I use this page to display hard sensing data. It is what UCLA CENS called a “Slog” or Sensor Log and a playground for experimenting with visualization and sensor technologies.

The sensor

The data was captured using a Sensaris ECOsense Senspod which has the following characteristics:

  • Bluetooth Class 2 radio
  • Texas Instruments MSP430 processor
  • 3.7 V Li-Po battery 1100mAh
  • 2G Bit micro SD Card
  • Mediatek MT3318 GPS chip
  • Real Time Clock
  • MICS 4514 COx and NOx sensor

The device is no longer available as Sensaris closed in 2014. I usually carry it attached to my computer bag carefully avoiding exposure to wind and water.

The data

Data is downloaded via Bluetooth from the device in the form of proprietary move-it frames which are like NMEA frames adding proprietary $P frames. An output sample is provided below.

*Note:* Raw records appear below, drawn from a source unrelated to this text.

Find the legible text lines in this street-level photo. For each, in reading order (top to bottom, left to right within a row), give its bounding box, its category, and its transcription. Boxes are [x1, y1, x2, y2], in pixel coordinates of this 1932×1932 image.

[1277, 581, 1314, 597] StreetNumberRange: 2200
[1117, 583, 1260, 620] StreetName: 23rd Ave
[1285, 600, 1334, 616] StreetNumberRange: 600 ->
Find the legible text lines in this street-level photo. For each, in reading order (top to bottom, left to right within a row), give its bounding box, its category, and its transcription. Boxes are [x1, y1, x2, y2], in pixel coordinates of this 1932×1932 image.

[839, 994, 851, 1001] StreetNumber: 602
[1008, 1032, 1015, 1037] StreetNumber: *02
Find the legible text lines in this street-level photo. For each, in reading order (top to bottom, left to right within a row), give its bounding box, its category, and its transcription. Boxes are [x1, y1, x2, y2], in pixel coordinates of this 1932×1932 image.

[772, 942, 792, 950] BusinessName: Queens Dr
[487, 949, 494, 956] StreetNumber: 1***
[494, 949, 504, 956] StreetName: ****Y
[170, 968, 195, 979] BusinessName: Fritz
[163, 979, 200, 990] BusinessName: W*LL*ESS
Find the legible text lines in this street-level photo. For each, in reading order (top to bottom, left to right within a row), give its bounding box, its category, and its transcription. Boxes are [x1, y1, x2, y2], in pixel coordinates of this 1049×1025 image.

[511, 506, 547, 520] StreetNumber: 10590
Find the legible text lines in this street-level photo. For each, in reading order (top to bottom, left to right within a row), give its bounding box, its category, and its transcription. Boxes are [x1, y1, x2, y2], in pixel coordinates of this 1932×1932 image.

I then use a small script written in Python for parsing and downsampling samples based on Douglas-Peucker. Parsing of the frames is based on a finite state machine with the possibles states shown below the options.

$ ecotool -h
usage: ecotool [-h] [-e {gpx,csv,json}] [-s SEGMENT] [-t TOLERANCE]
               [-c CUTOFF] [-v]

ECOsens Data Tool

positional arguments:
  logfile            Sensaris move-it log data

optional arguments:
  -h, --help         show this help message and exit
  -e {gpx,csv,json}  output format (default: csv)
  -s SEGMENT         data segment to extract
  -t TOLERANCE       Douglas-Peucker downsampling tolerance
  -c CUTOFF          segment cutoff in s (default: 5)
  -v                 verbose

[(None, '^\\$PSEN,Noise', <function save_PSEN at 0x7fa032f4c500>, 'Noise'),
('Reading', '^\\$PSEN,Noise', <function save_PSEN at 0x7fa032f4c500>,
'Noise'), ('Noise', '^\\$PSEN,NOx', <function save_PSEN at 0x7fa032f4c500>,
'Noise+NOx'), ('Noise+NOx', '^\\$PSEN,COx', <function save_PSEN at
0x7fa032f4c500>, 'Noise+NOx+COx'), ('Noise+NOx+COx', '^\\$GPRMC', <function
save_trkpt at 0x7fa031c6f410>, 'Reading'), ('Noise+NOx+COx', '^\\$PSEN,Noise',
<function save_PSEN at 0x7fa032f4c500>, 'Noise')]

The resulting CSV file corresponding to an itinerary is then uploaded to GitHub. This widget used to rely on Google Fusion tables but was modified as Google discontinued that service.

The visualization

Finally, the visualization above is handled by the ecoviz JavaScript widget which uses OpenLayers 3, Raphael and Morris.js to render the data. The widget obtains the URL to the csv file from the identifier in the drop-down menu on this page, which I update manually. I am not yet reading humidity and temperature which are required to convert V to ppm for the gases.